Teks Halaman:
_____

Untuk Rosy yang Pemberani dan Kadang Menangis





Waktu itu tengah malam. Aku dan Rosy pulang dari cafe tempat kerja. Kami boncengan motor melewati jalanan yang sepi. Tiba-tiba dari belakang ada mobil box (atau mobil biasa ya aku lupa duh) menyuarakan klakson berulang dan keras. Tak puas dengan kami yang minggir mereka lanjut meneriaki kami. Sontak Rosy marah dan berteriak pada mereka. Aku lupa pisuhan apa yang ia lontarkan, tapi yang kuingat dia emosi betul waktu itu. Kalau sudah seperti itu, aku diam saja. Ikut merasakan emosinya sembari deg-degan.
 
Rosy adalah perempuan paling pemberani sekaligus cengeng yang pernah kukenal. Masih kuingat betul saat itu Kongres PPMI terakhir kami di Surakarta. Seperti Kongres sebelumnya dibutuhkan sosok-sosok vokal yang bisa melancarkan prosesi sidang untuk menyuarakan usulan dari masing-masing kota. PPMI Jember waktu itu sedang mengalami kekosongan Sekjend. Sementara yang berangkat kebanyakan anak-anak baru. Waktu itu diputuskan sidang komisi. Saya dan beberapa teman kebagian ikut komisi bersama Rosy. Sisanya masuk di timnya Amin. Beberapa kali saat memberikan usulan selalu saja usulan Rosy dipatahkan mentah-mentah. Rosy menangis. Kami membantu pun rupanya masih kurang kuat. Entah bagaimana ceritanya suara perempuan tak punya banyak kekuatan di forum itu. Rosy, salah satu yang cukup berani. 

Sebelum memutuskan untuk tinggal di kontrakan AJI, aku sempat memikirkan banyak hal. Sebelumnya aku tak pernah bersedia sekamar dengan oranglain. Aku takut mereka terganggu jika aku sedang badmood atau saat aku sedang tak niat merapikan kamar. Tapi aku pikir kali ini Rosy berbeda. Dan mungkin sudah waktunya aku belajar berbagi kamar dengan orang lain. Jadilah kita seatap mulai hari itu.

_____

Uraian Soal: Salin persis dari tulisan tentang Rosy bagian yang dimulai dari "Untuk Rosy yang" hingga "emosinya sembari deg-degan.". Kerjakan hanya berdasarkan tulisan tentang Rosy di atas.

Data yang Diberikan:
_____

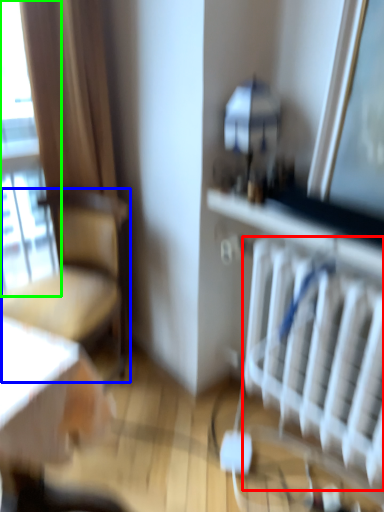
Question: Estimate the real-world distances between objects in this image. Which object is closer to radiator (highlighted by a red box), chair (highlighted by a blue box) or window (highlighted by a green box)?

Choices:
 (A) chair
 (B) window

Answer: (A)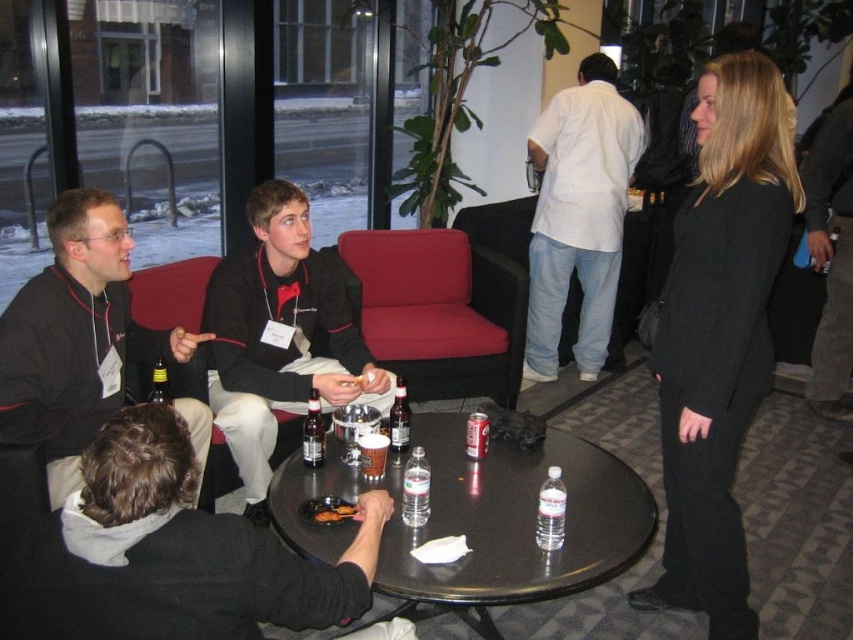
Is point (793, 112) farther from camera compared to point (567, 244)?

_____

Jawaban Akhir:
Untuk Rosy yang Pemberani dan Kadang Menangis





Waktu itu tengah malam. Aku dan Rosy pulang dari cafe tempat kerja. Kami boncengan motor melewati jalanan yang sepi. Tiba-tiba dari belakang ada mobil box (atau mobil biasa ya aku lupa duh) menyuarakan klakson berulang dan keras. Tak puas dengan kami yang minggir mereka lanjut meneriaki kami. Sontak Rosy marah dan berteriak pada mereka. Aku lupa pisuhan apa yang ia lontarkan, tapi yang kuingat dia emosi betul waktu itu. Kalau sudah seperti itu, aku diam saja. Ikut merasakan emosinya sembari deg-degan.